(ARBEITSAUFTRAG) Wie geht der Text über die Rede des Papstes im Bundestag nach seinem letzten Satz weiter? Setze ihn fort.
━━━ TEXTAUSZUG
Im Bundestag ließ der Papst auch von Beginn an wissen, dass er nicht als Staatsoberhaupt des Vatikans spreche, sondern „als Papst, als Bischof von Rom, der die oberste Verantwortung für die katholische Christenheit trägt. Sie anerkennen damit die Rolle, die dem Heiligen Stuhl als Partner innerhalb der Völker- und Staatengemeinschaft zukommt.“ Das war dann für einige Abgeordnete zu viel des Guten und sie verließen – wie zum Beispiel Ströbele (Grüne) aus Protest den Saal. Interessant ist, dass von bürgerlichen PolitikerInnen je nach Tageslaune einmal die  angebliche Trennung von Staat und Kirche hochgehalten wird und am nächsten Tag wieder fundamentalistischen Theokraten und ihren „christlichen“ Werten der Hof gemacht wird. Immerhin hat sich eine breite Mehrheit im Bundestag im Vorfeld für eine Einladung ausgesprochen. Als die Herren und Damen „VolksvertreterInnen“ jedoch merkten, dass die Stimmung in Berlin mehrheitlich gegen den „hohen Besuch“ kippte und etwa 60% der Besuch völlig egal war, musste so kurz vor den Berliner Wahlen eben noch mal Farbe bekannt werden.

Religion als Subkultur?

Inhaltlich war das Ganze keine große Überraschung. Nix mit Menschenrechtskonventionen und nix mit Schwulen. Ratzinger hält an seinem Geschwätz fest und AtheistInnen kann das glücklicherweise auch nicht enttäuschen. Die Gläubigen hierzulande haben sich da wohl mehr erwartet. Nun ja, wir können uns freuen, immerhin sieht Ratze die Kirche und den Glauben in Europa mittlerweile als Subkultur an:

„Das positivistische Konzept von Natur und Vernunft, die positivistische Weltsicht als Ganzes ist ein großartiger Teil menschlichen Erkennens und menschlichen Könnens, auf die wir keinesfalls verzichten dürfen. Aber es ist nicht selbst als Ganzes eine dem Menschsein in seiner Weite entsprechende und genügende Kultur. Wo die positivistische Vernunft sich allein als die genügende Kultur ansieht und alle anderen kulturellen Realitäten in den Status der Subkultur verbannt, da verkleinert sie den Menschen, ja sie bedroht seine Menschlichkeit.“

Bedrohen, befreien: so verschieden kann die Sicht auf die Welt sein… Dass die Bedeutung von Glauben und Kirche in einigen europäischen Ländern stark schwindet mag sein, doch auch die 60.000, die der päpstlichen Messe allein in Berlin folgten, müssen ja irgendwo her kommen.
━━━━━━
━━━ BEREITGESTELLTE ANGABEN
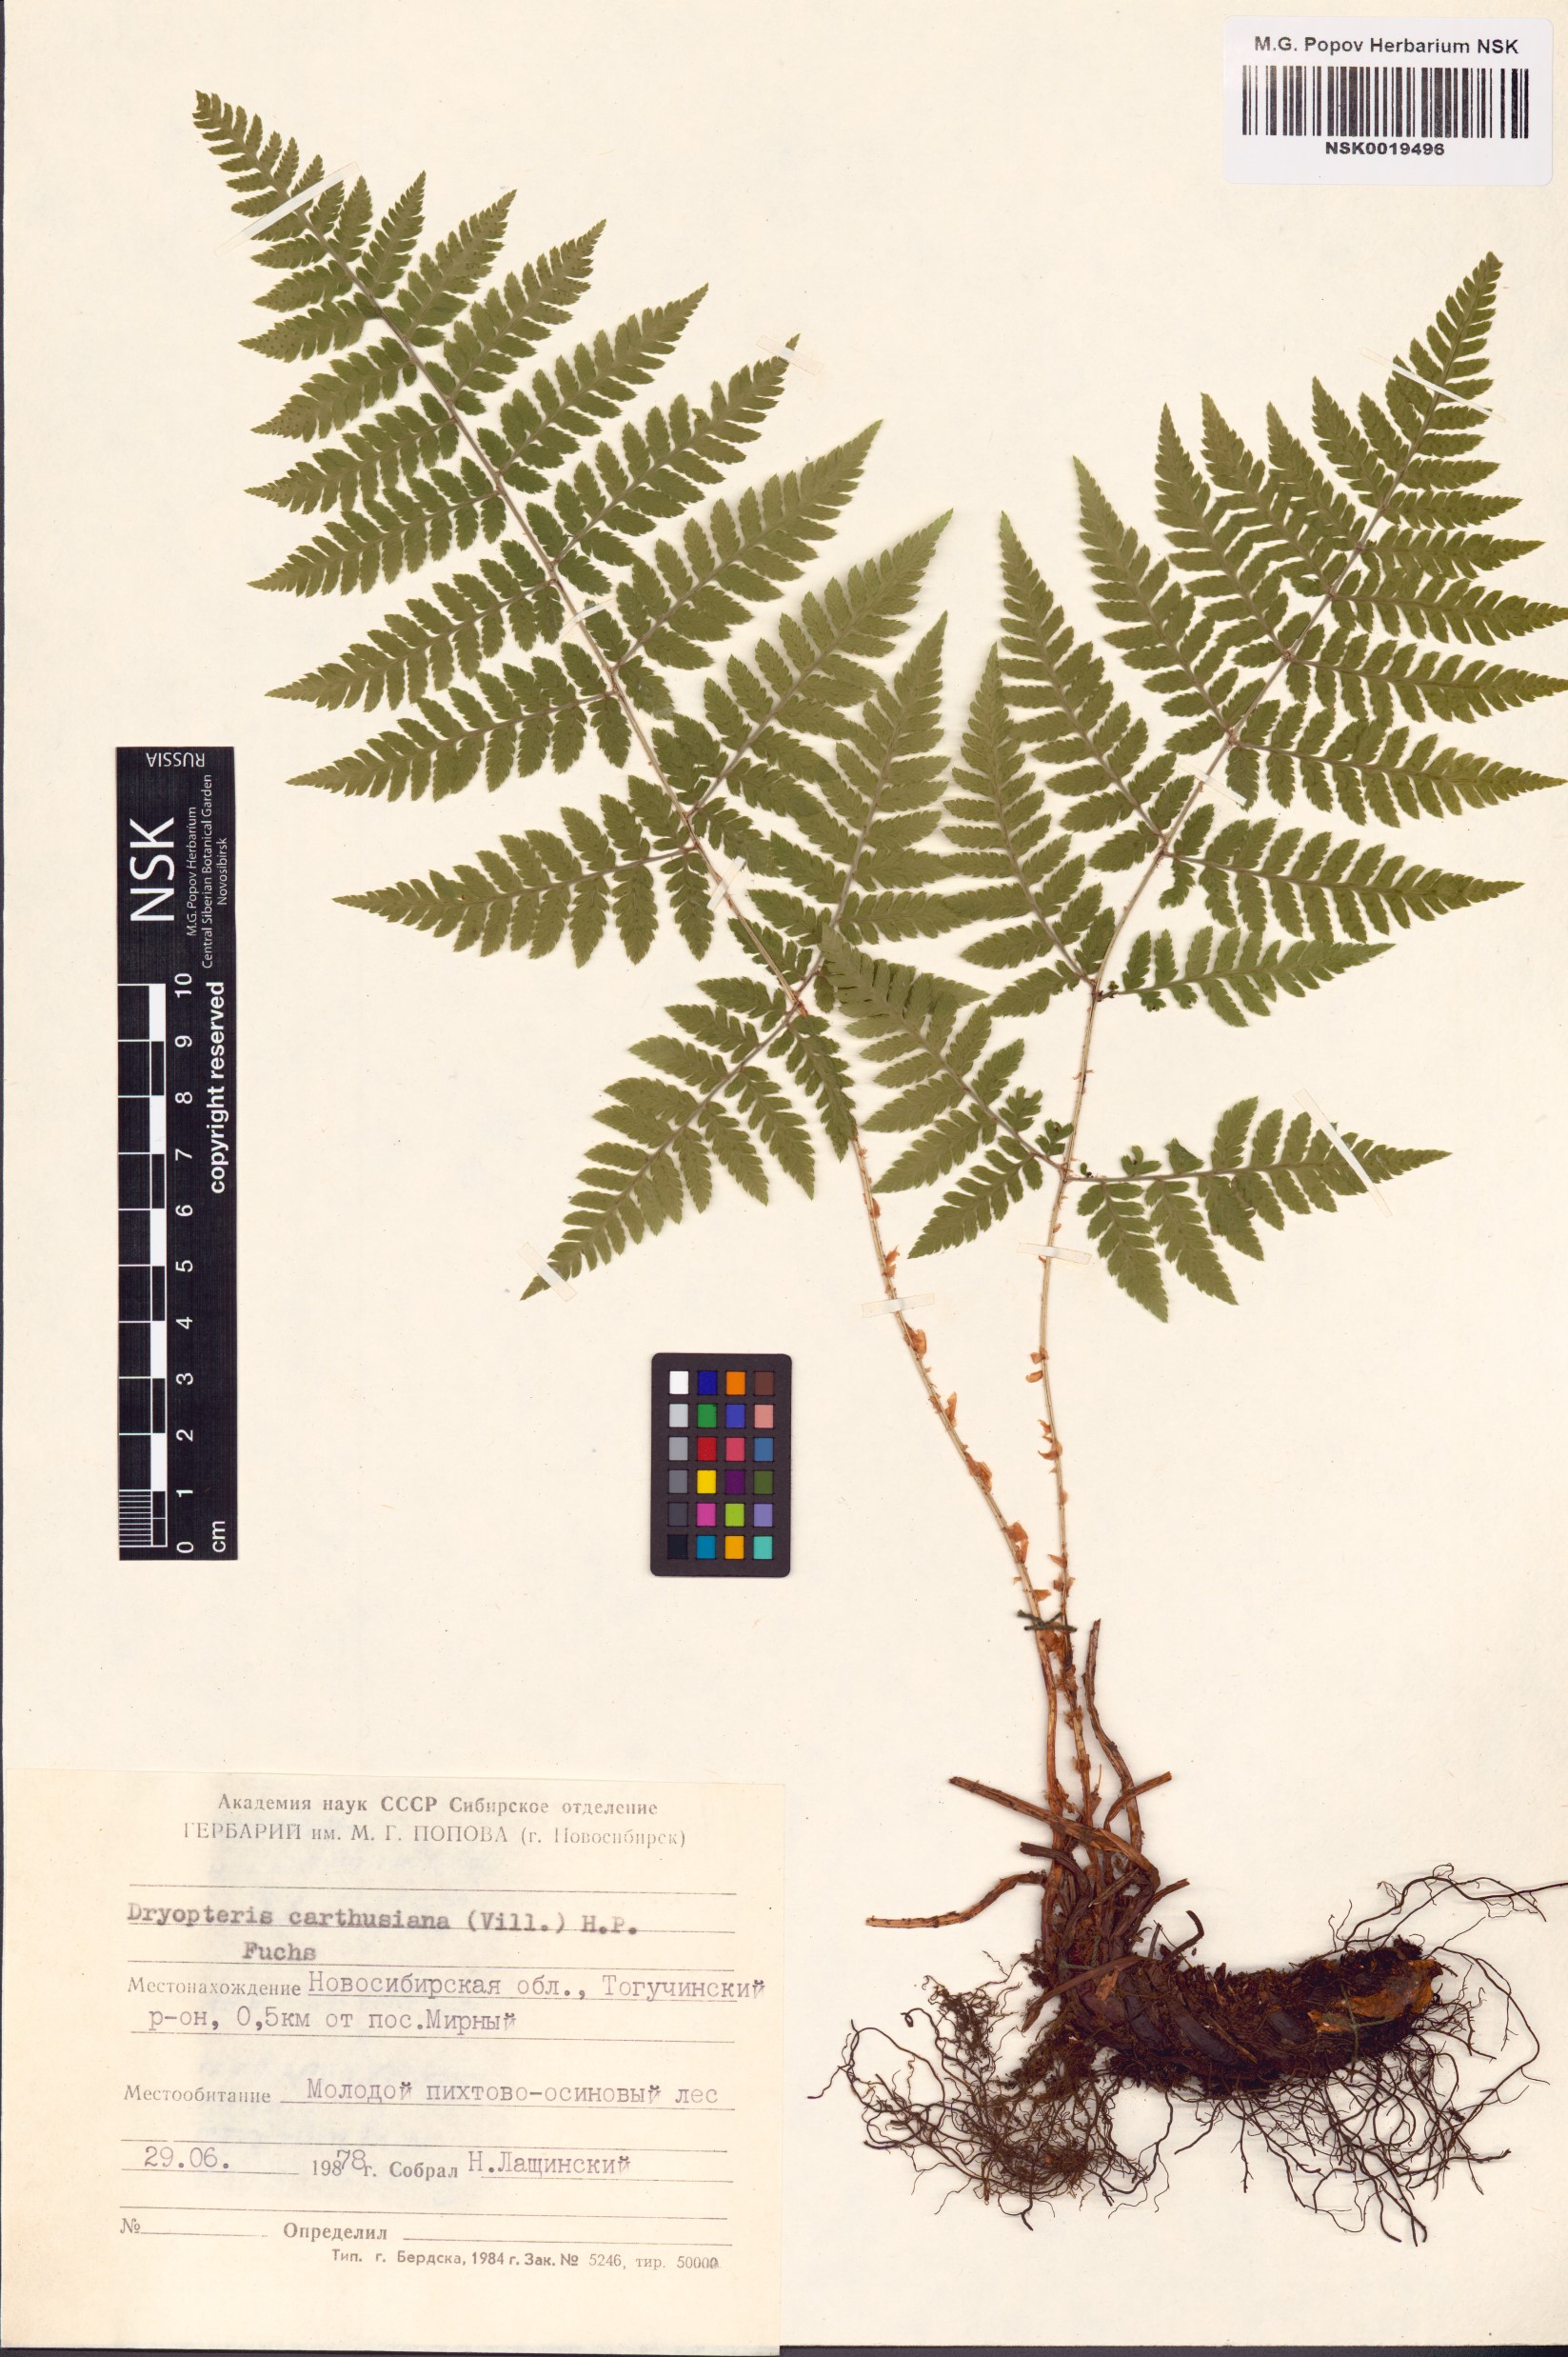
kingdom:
━━━━━━
━━━ BEREITGESTELLTE ANGABEN
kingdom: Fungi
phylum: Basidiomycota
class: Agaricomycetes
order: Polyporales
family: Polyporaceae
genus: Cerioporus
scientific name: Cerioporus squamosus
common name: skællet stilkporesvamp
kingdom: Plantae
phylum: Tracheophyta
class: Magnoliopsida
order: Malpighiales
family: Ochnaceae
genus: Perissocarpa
━━━━━━
(LÖSUNG)
Viele BesucherInnen kamen angeblich aus den osteuropäischen Ländern angereist. Dort ist der Glaube in einigen Ländern noch stark verwurzelt. Laut Ratzinger das beste Verhütungsmittel gegen Extremismus:

„Ich sage das gerade im Hinblick auf Europa, in dem weite Kreise versuchen, nur den Positivismus als gemeinsame Kultur und als gemeinsame Grundlage für die Rechtsbildung anzuerkennen, alle übrigen Einsichten und Werte unserer Kultur in den Status einer Subkultur verwiesen und damit Europa gegenüber den anderen Kulturen der Welt in einen Status der Kulturlosigkeit gerückt und zugleich extremistische und radikale Strömungen herausgefordert werden.“

Aber in welchen Ländern werden aktuell Sinti und Roma gerade mit staatlicher Unterstützung quasi zum Abschuss frei gegeben?! Und wie atheistisch war gleich noch mal der Attentäter Breivik aus Norwegen?!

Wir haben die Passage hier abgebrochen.